═══ Extract

With U.S. tariff threats looming, Mexican President Claudia Sheinbaum convened a rally in the Zócalo, the massive public square in the center of Mexico City, on March 9, where she planned to announce her response. The Zócalo has served as the seat of Mexico’s power since Aztec times and has been used by presidents as a platform for projecting authority to the nation and beyond.
Like her predecessor Andrés Manuel López Obrador did before her, Ms. Sheinbaum continues the tradition. The political party of the two consecutive presidents, the National Regeneration Movement, known by its Spanish acronym Morena, often buses in loyalists and government workers from all corners of the country for these rallies.
Ms. Sheinbaum called for national unity at this assembly, even as she took potshots at Mexican opposition parties. She only twice mentioned the person whose threats she was responding to: U.S. President Donald Trump, who had threatened to impose 25 percent tariffs on Mexican and Canadian imports. Twice so far Mr. Trump has granted temporary reprieves on the tariffs.
“The unity of the country is very important. It’s the only way to confront one of the world’s greatest powers,” Ms. Sheinbaum told a sea of supporters—estimated at 350,000 people, according to the Morena-led Mexico City government.
The Mexican bishops’ conference has heeded the president’s call for unity. It released a video on social media after the rally in which various bishops read from a statement congratulating Ms. Sheinbaum, who took office Oct. 1.
“We Mexicans are called to work together in the face of adversity, summoned by our different political authorities, starting with the president’s office, to overcome division and social confrontation, to continue with the dialogues in the construction of peace, to promote greater investments for economic development with better working conditions,” the statement said.
The repeated taunts and threats from the U.S. president had been notable in his early weeks in office, yet Ms. Sheinbaum spoke often of “respect,” using the word 11 times in her address to the crowd.

══════
═══ Information

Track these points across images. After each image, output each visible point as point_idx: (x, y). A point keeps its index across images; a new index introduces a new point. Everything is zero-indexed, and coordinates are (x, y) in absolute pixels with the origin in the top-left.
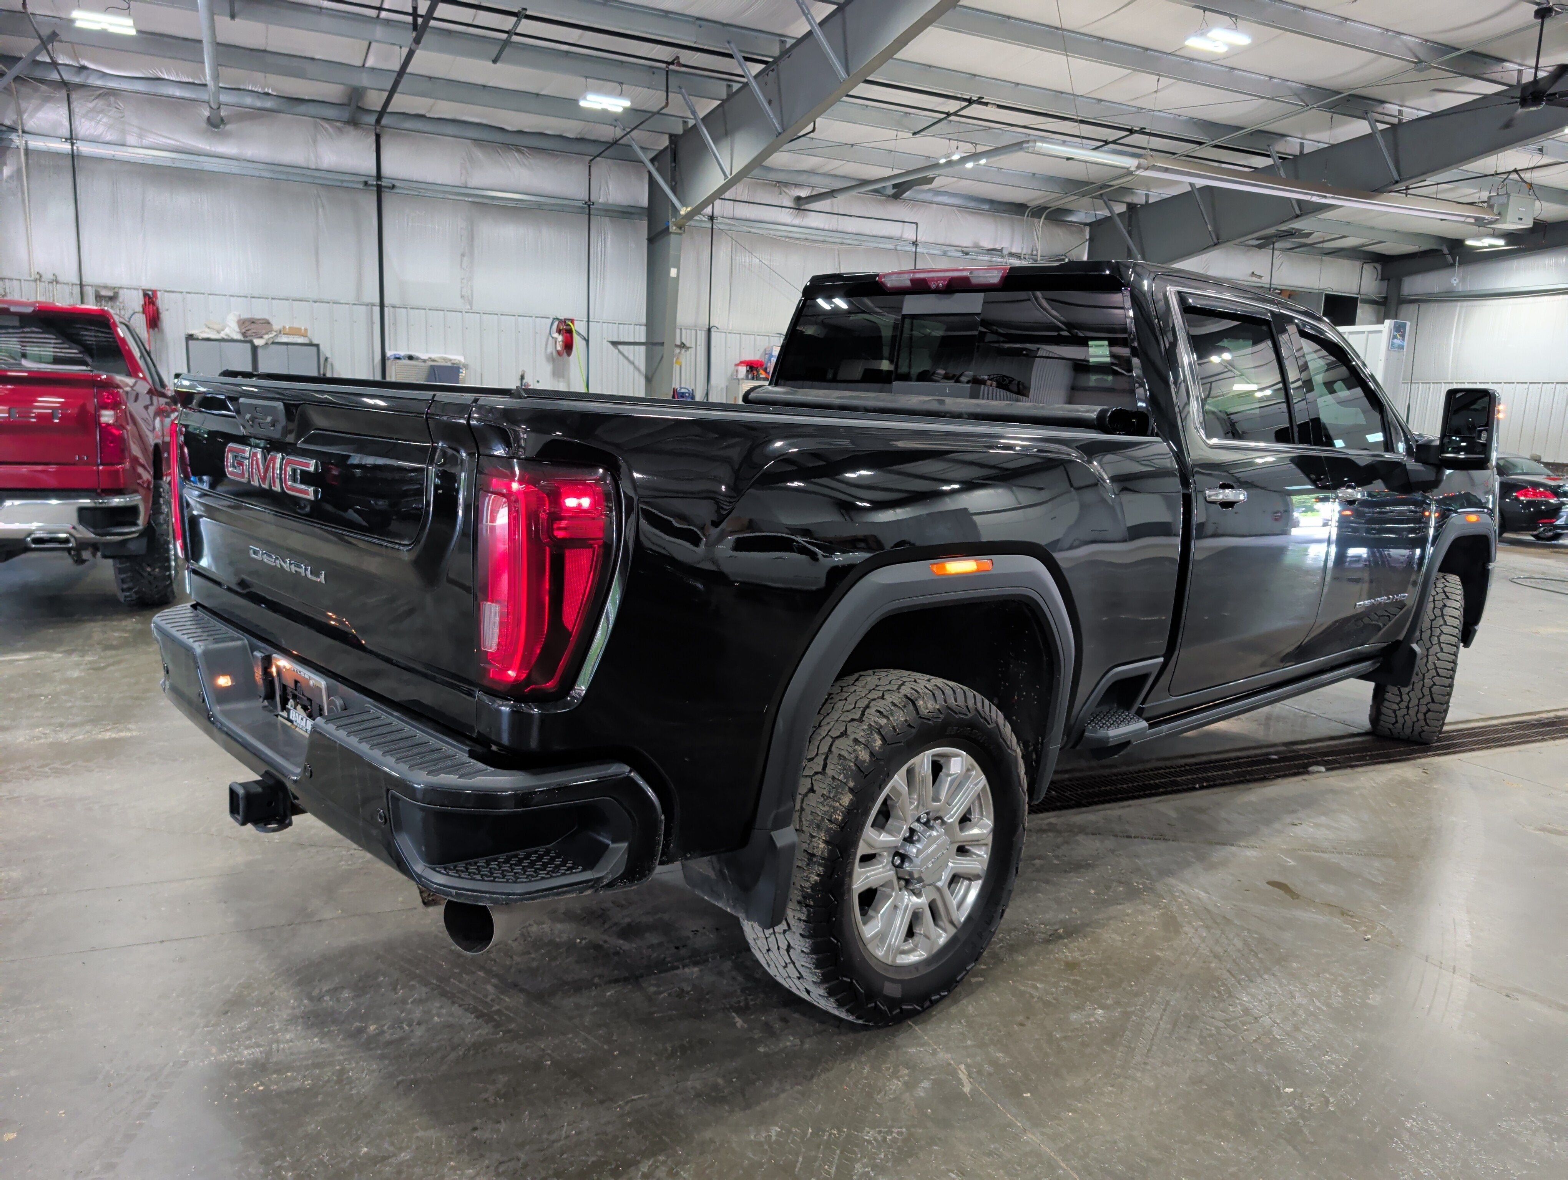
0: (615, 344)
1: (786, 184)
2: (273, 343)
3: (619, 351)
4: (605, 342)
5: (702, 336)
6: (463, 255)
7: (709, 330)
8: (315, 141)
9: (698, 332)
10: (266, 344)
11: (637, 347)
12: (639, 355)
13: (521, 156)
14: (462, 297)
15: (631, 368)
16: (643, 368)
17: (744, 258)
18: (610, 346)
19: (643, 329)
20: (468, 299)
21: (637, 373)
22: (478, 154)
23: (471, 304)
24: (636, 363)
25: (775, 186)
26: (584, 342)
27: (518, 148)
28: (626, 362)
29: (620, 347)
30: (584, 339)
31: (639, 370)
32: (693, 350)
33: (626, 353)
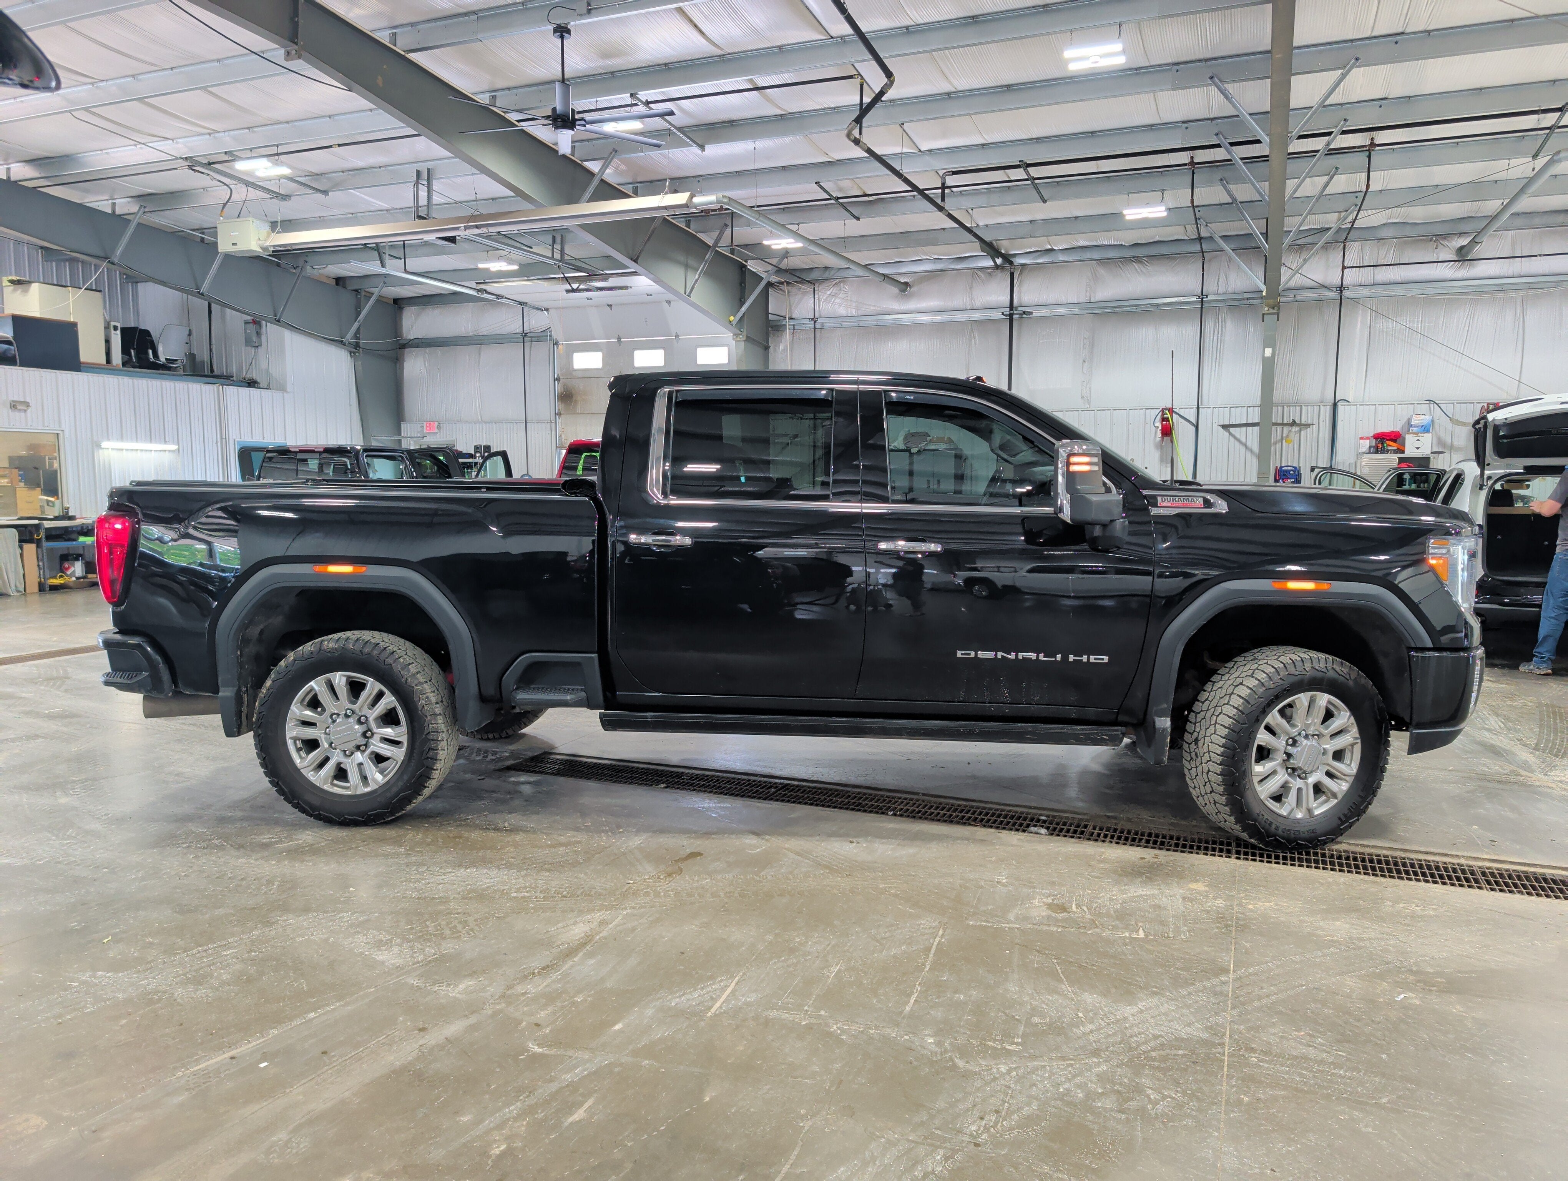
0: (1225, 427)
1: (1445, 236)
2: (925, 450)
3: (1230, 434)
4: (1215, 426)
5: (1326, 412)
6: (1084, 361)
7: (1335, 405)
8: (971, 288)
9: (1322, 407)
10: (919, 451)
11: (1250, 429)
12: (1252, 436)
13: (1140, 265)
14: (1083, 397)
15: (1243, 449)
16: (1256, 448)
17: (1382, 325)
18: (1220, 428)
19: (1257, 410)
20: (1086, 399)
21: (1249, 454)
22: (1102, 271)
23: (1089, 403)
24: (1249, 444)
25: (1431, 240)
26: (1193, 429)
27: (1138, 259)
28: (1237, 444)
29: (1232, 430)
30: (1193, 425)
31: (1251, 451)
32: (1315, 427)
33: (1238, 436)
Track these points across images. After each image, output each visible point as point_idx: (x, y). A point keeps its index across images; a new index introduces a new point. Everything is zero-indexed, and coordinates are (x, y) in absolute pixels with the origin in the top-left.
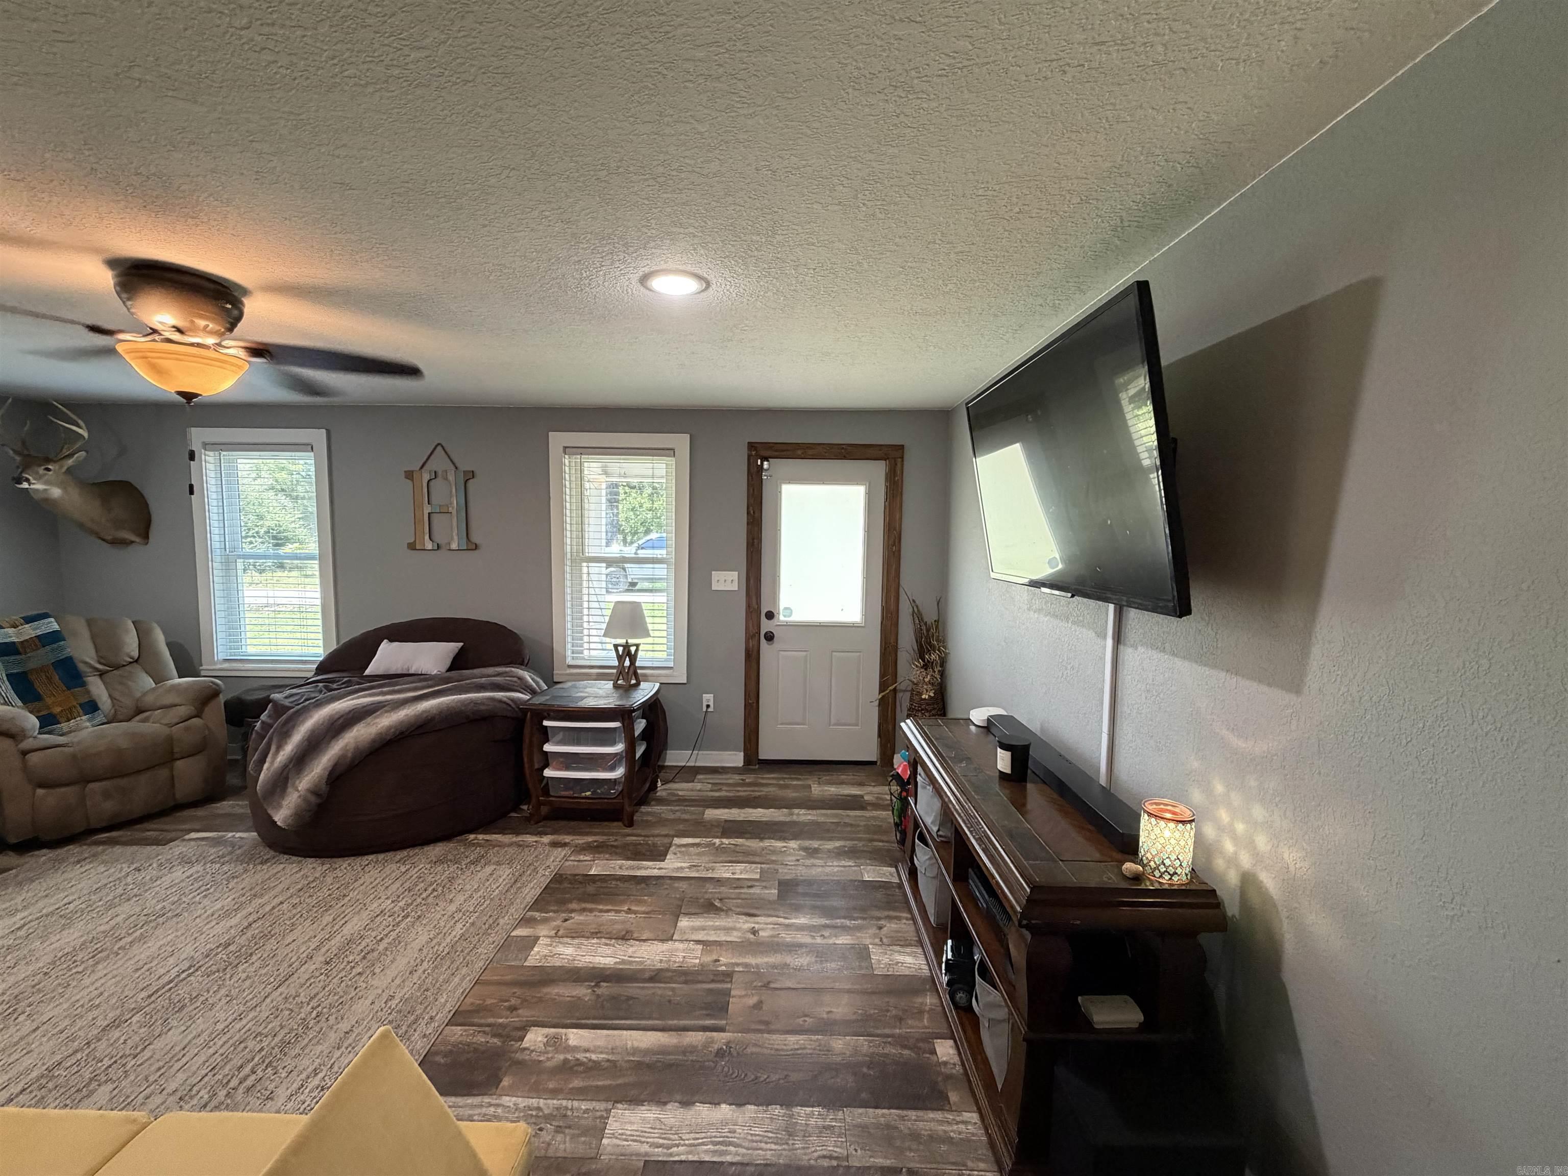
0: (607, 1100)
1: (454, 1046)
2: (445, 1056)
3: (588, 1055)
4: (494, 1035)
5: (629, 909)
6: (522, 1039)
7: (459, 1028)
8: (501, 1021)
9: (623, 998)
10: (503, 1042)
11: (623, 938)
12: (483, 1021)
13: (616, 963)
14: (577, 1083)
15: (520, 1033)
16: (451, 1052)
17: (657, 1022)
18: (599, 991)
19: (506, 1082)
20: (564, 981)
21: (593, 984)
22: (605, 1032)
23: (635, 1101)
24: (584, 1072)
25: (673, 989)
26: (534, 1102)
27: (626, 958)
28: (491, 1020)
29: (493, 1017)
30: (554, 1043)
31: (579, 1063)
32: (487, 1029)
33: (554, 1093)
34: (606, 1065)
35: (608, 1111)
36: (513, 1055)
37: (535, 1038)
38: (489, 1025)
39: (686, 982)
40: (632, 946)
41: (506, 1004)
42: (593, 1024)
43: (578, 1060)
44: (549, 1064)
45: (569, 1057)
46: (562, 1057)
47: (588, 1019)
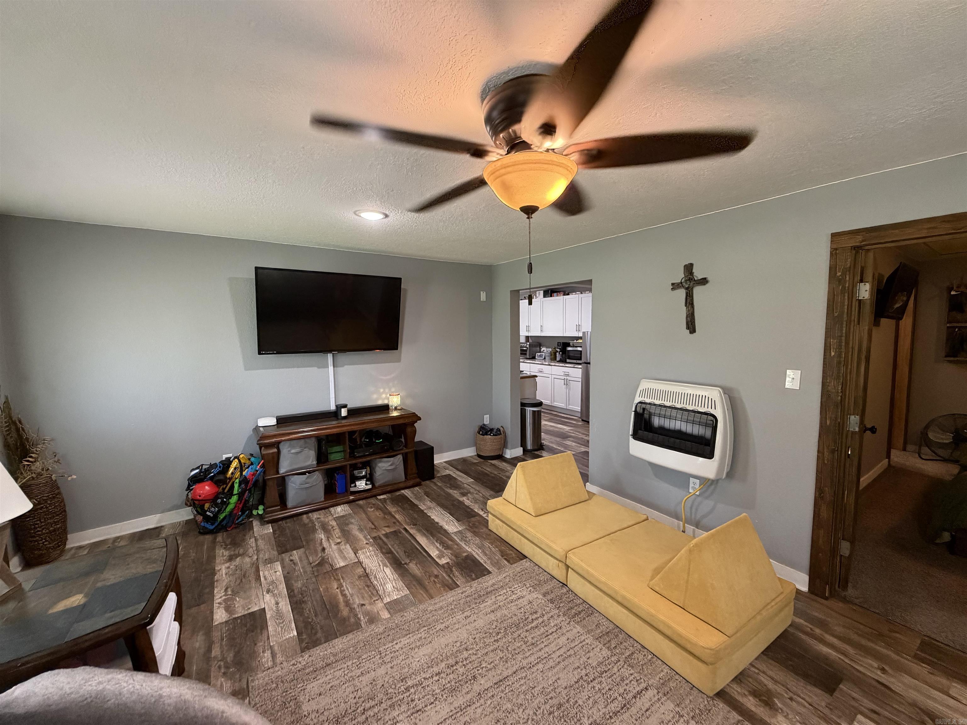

══════

__Directions__:
1 - According to the article on the Zócalo rally, how many times did Ms. Sheinbaum use the word "respect" in her address to the crowd?
2 - Repeat the records word for word, starting at the very beginning of the records and going on through the line with "9: (698, 332)", both ends included. Leave the pictures out of your answer.

__Answers given__:
1 - 11 times.

2 -
Track these points across images. After each image, output each visible point as point_idx: (x, y). A point keeps its index across images; a new index introduces a new point. Everything is zero-indexed, and coordinates are (x, y) in absolute pixels with the origin in the top-left.
0: (615, 344)
1: (786, 184)
2: (273, 343)
3: (619, 351)
4: (605, 342)
5: (702, 336)
6: (463, 255)
7: (709, 330)
8: (315, 141)
9: (698, 332)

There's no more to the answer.